Impressive facilities, good staff but very expensive.


----------



## Tgace (Mar 10, 2014)

Do some research...there have been some questionable activities associated with FS and Dr. Ignatius Piazza. I have no first hand experience but the rumor mill has some grumblings. Buyer Beware.


----------



## elder999 (Mar 10, 2014)

Tgace said:


> Do some research...there have been some questionable activities associated with FS and Dr. Ignatius Piazza. I have no first hand experience but the rumor mill has some grumblings. Buyer Beware.



Yeah-he's a Scientologist.

On top of which, they just got running water out there about three years ago. I've been going since there were nothing but porta-potties....

I'm a member-the training's good, and with my membership, I get a lifetime of dropping in (er, booking waay ahead of time!) and getting some.There's a little too much emphasis on speed for some of the beginning courses, I think-this probably has more to do with time restraints and booking than upping proficiency, in my opinion.

They're *always* trying to get me to upgrade, and they're *always* trying to get me to buy a damn condo.....they put the word *hard* into the words _hardsell_. It's not easy at all to get out of there, sometimes....what I got for what I spent was worth it, but I'm not interested in any more. This is what most of the "rumors" are around, their questionable business practices, which aren't too different than a time-share marketer....


----------



## PhotonGuy (Mar 12, 2014)

Well I spent about $500 to become a life member of Front Sight. This enables me to take most of their classes without paying anything. Now, they want me to upgrade and become a Diamond member. Should I do it? What benefits does a Diamond member get that a life member doesn't?


----------



## elder999 (Mar 13, 2014)

PhotonGuy said:


> Well I spent about $500 to become a life member of Front Sight. This enables me to take most of their classes without paying anything. Now, they want me to upgrade and become a Diamond member. Should I do it? What benefits does a Diamond member get that a life member doesn't?



If you're a member, then you're getting the emails and robo-calls for upgrades, and the one-on-ones with salespeople (or instructors!) when you get there that are offering the pitch. 

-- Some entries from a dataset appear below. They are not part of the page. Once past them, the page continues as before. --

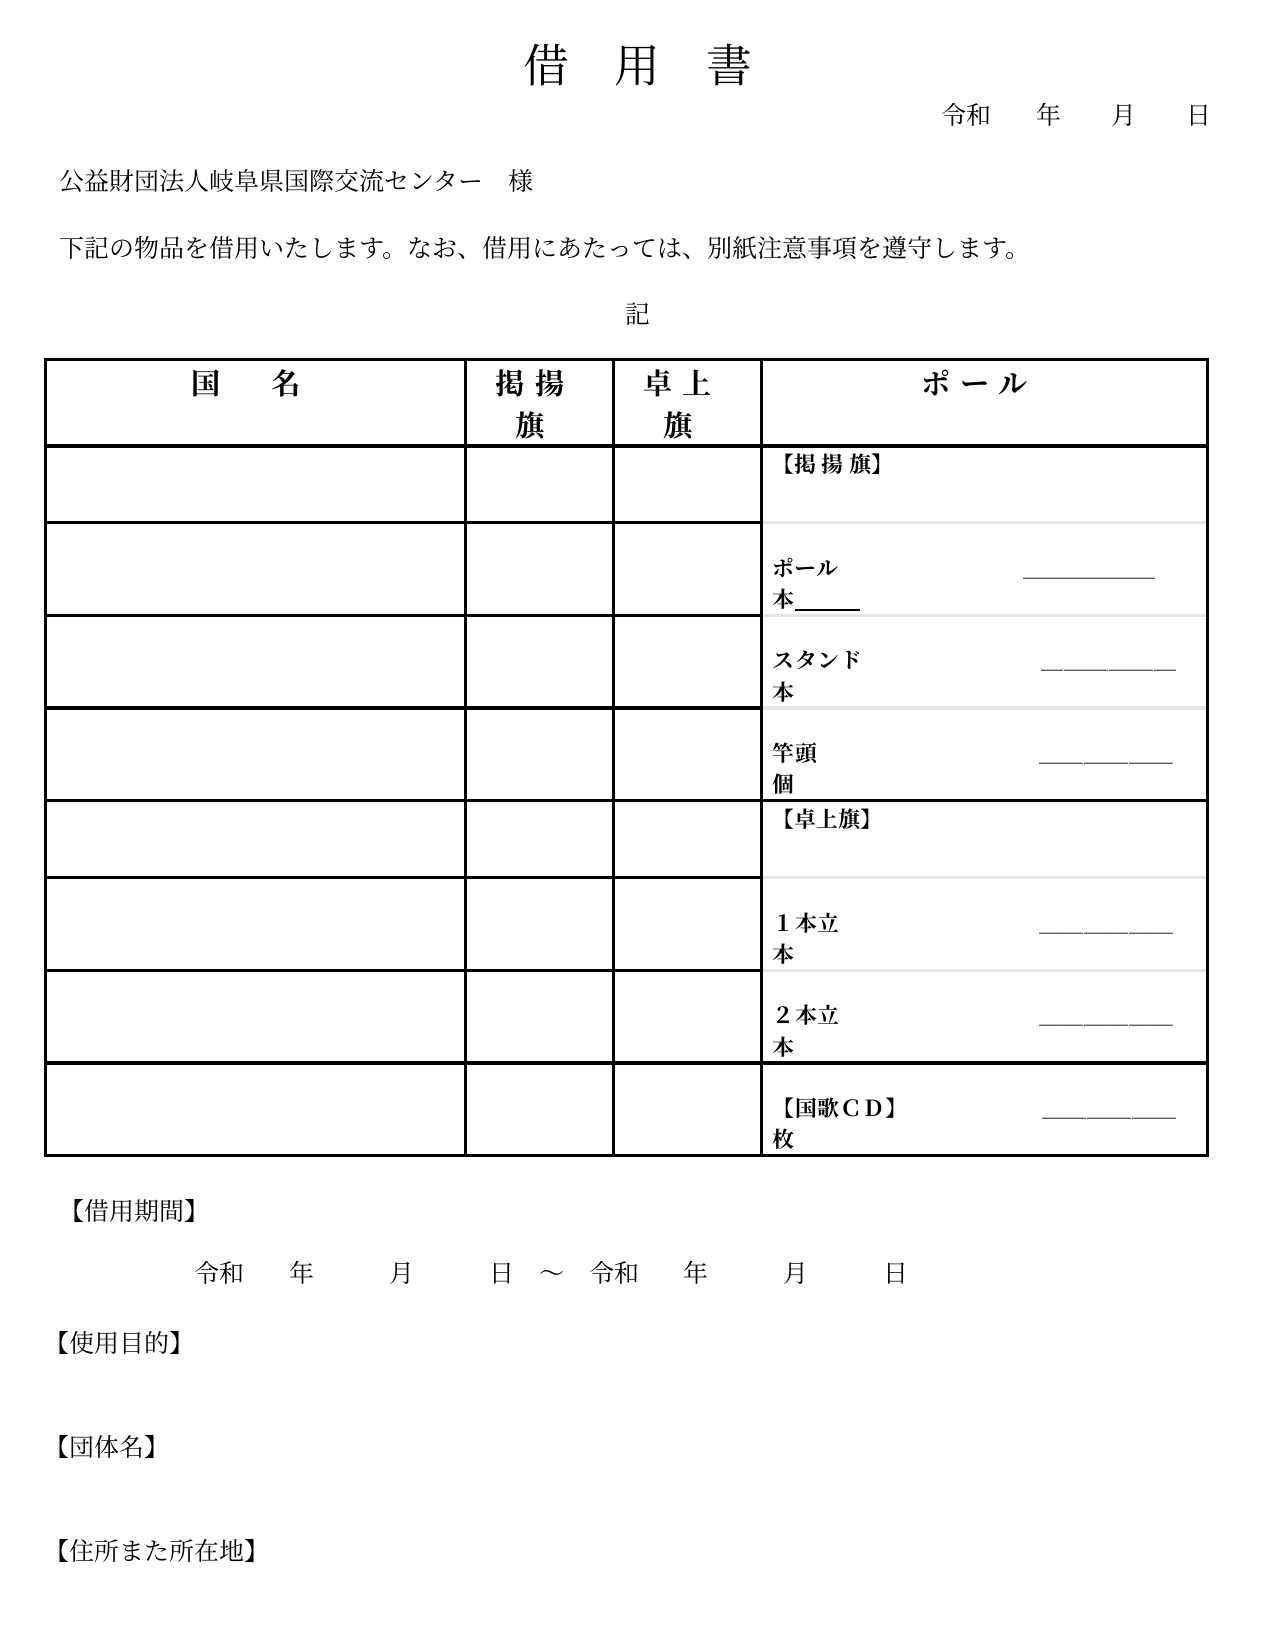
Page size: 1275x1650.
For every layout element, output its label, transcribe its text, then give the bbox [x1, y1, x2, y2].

text 下記の物品を借用いたします。なお、借用にあたっては、別紙注意事項を遵守します。 [59, 228, 1216, 264]
text 【団体名】 [44, 1428, 1196, 1464]
table_cell [47, 710, 464, 799]
table_cell 【掲 揚 旗】 [763, 448, 1206, 521]
table_cell １本立 ＿＿＿＿＿＿本 [763, 879, 1206, 969]
subtitle 記 [59, 295, 1216, 331]
table_cell [47, 972, 464, 1061]
table_cell スタンド ＿＿＿＿＿＿本 [763, 617, 1206, 706]
text 【借用期間】 [59, 1191, 1196, 1227]
table_cell ２本立 ＿＿＿＿＿＿本 [763, 972, 1206, 1061]
table_header 国名 [47, 361, 464, 444]
table_cell [467, 802, 612, 876]
table_cell [467, 1065, 612, 1154]
table_header ポール [763, 361, 1206, 444]
table_cell [467, 448, 612, 521]
table_cell 【国歌ＣＤ】 ＿＿＿＿＿＿枚 [763, 1065, 1206, 1154]
table_cell [467, 617, 612, 706]
table_cell [615, 1065, 760, 1154]
table_cell [467, 710, 612, 799]
text 令和 年 月 日 ～ 令和 年 月 日 [44, 1254, 1196, 1290]
table_cell [615, 524, 760, 614]
table_cell [467, 972, 612, 1061]
text 令和 年 月 日 [59, 95, 1211, 131]
table_cell [615, 879, 760, 969]
table_cell 竿頭 ＿＿＿＿＿＿個 [763, 710, 1206, 799]
table_cell 【卓上旗】 [763, 802, 1206, 876]
text 【使用目的】 [44, 1324, 1196, 1360]
table_cell ポール ＿＿＿＿＿＿本 [763, 524, 1206, 614]
table_cell [47, 524, 464, 614]
text 公益財団法人岐阜県国際交流センター 様 [59, 162, 1216, 198]
table_cell [615, 802, 760, 876]
table_header 卓 上 旗 [615, 361, 760, 444]
table_cell [47, 1065, 464, 1154]
text 借 用 書 [59, 29, 1216, 95]
table_header 掲 揚 旗 [467, 361, 612, 444]
table_cell [615, 617, 760, 706]
table_cell [615, 710, 760, 799]
table_cell [615, 448, 760, 521]
table_cell [47, 617, 464, 706]
table_cell [615, 972, 760, 1061]
table_cell [47, 802, 464, 876]
table_cell [47, 879, 464, 969]
text 【住所また所在地】 [44, 1532, 1196, 1568]
table_cell [467, 524, 612, 614]
table_cell [47, 448, 464, 521]
table_cell [467, 879, 612, 969]
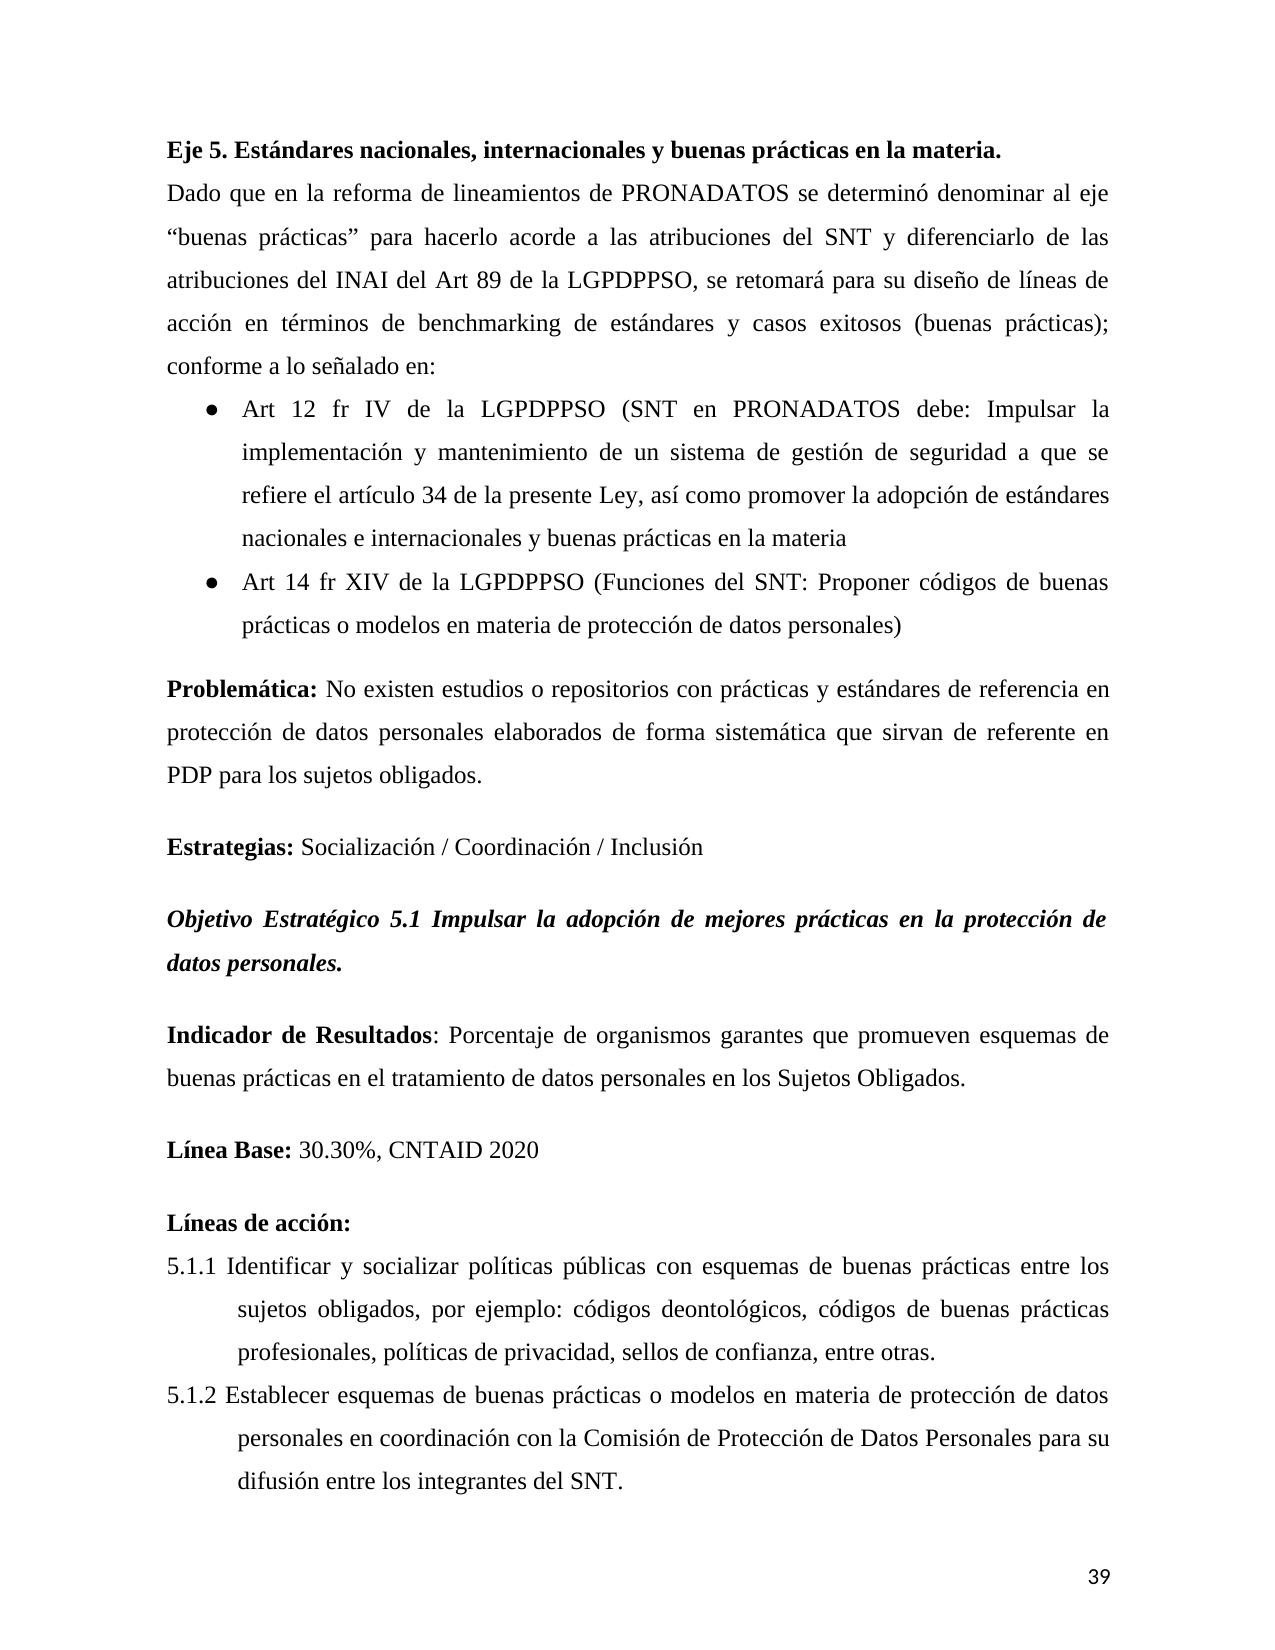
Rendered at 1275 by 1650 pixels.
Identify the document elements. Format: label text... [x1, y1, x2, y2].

subtitle Eje 5. Estándares nacionales, internacionales y buenas prácticas en la materia. [167, 135, 1110, 164]
text Objetivo Estratégico 5.1 Impulsar la adopción de mejores prácticas en la protección de datos personales. [167, 904, 1110, 976]
text Indicador de Resultados: Porcentaje de organismos garantes que promueven esquemas de buenas prácticas en el tratamiento de datos personales en los Sujetos Obligados. [167, 1020, 1110, 1092]
text Línea Base: 30.30%, CNTAID 2020 [167, 1135, 1110, 1164]
list Art 12 fr IV de la LGPDPPSO (SNT en PRONADATOS debe: Impulsar la implementación y mantenimiento de un sistema de gestión de seguridad a que se refiere el artículo 34 de la presente Ley, así como promover la adopción de estándares nacionales e internacionales y buenas prácticas en la materia [204, 394, 1110, 552]
text 5.1.2 Establecer esquemas de buenas prácticas o modelos en materia de protección de datos personales en coordinación con la Comisión de Protección de Datos Personales para su difusión entre los integrantes del SNT. [167, 1380, 1110, 1495]
text Líneas de acción: [167, 1208, 1110, 1236]
text Estrategias: Socialización / Coordinación / Inclusión [167, 832, 1110, 861]
text Dado que en la reforma de lineamientos de PRONADATOS se determinó denominar al eje “buenas prácticas” para hacerlo acorde a las atribuciones del SNT y diferenciarlo de las atribuciones del INAI del Art 89 de la LGPDPPSO, se retomará para su diseño de líneas de acción en términos de benchmarking de estándares y casos exitosos (buenas prácticas); conforme a lo señalado en: [167, 178, 1110, 380]
text 5.1.1 Identificar y socializar políticas públicas con esquemas de buenas prácticas entre los sujetos obligados, por ejemplo: códigos deontológicos, códigos de buenas prácticas profesionales, políticas de privacidad, sellos de confianza, entre otras. [167, 1251, 1110, 1366]
text Problemática: No existen estudios o repositorios con prácticas y estándares de referencia en protección de datos personales elaborados de forma sistemática que sirvan de referente en PDP para los sujetos obligados. [167, 674, 1110, 789]
list Art 14 fr XIV de la LGPDPPSO (Funciones del SNT: Proponer códigos de buenas prácticas o modelos en materia de protección de datos personales) [204, 567, 1110, 638]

It's pretty much what they say. People can say what they like about the place, and dislike their methods, but they usually deliver on what they say.......


----------



## PhotonGuy (Apr 22, 2014)

I just finished my first class at Front Sight. I've taken other firearm classes and I must say the class at Front Sight has to be the best one I've taken yet. I've become a Diamond member now and I plan to take many more classes as its well worth it.


----------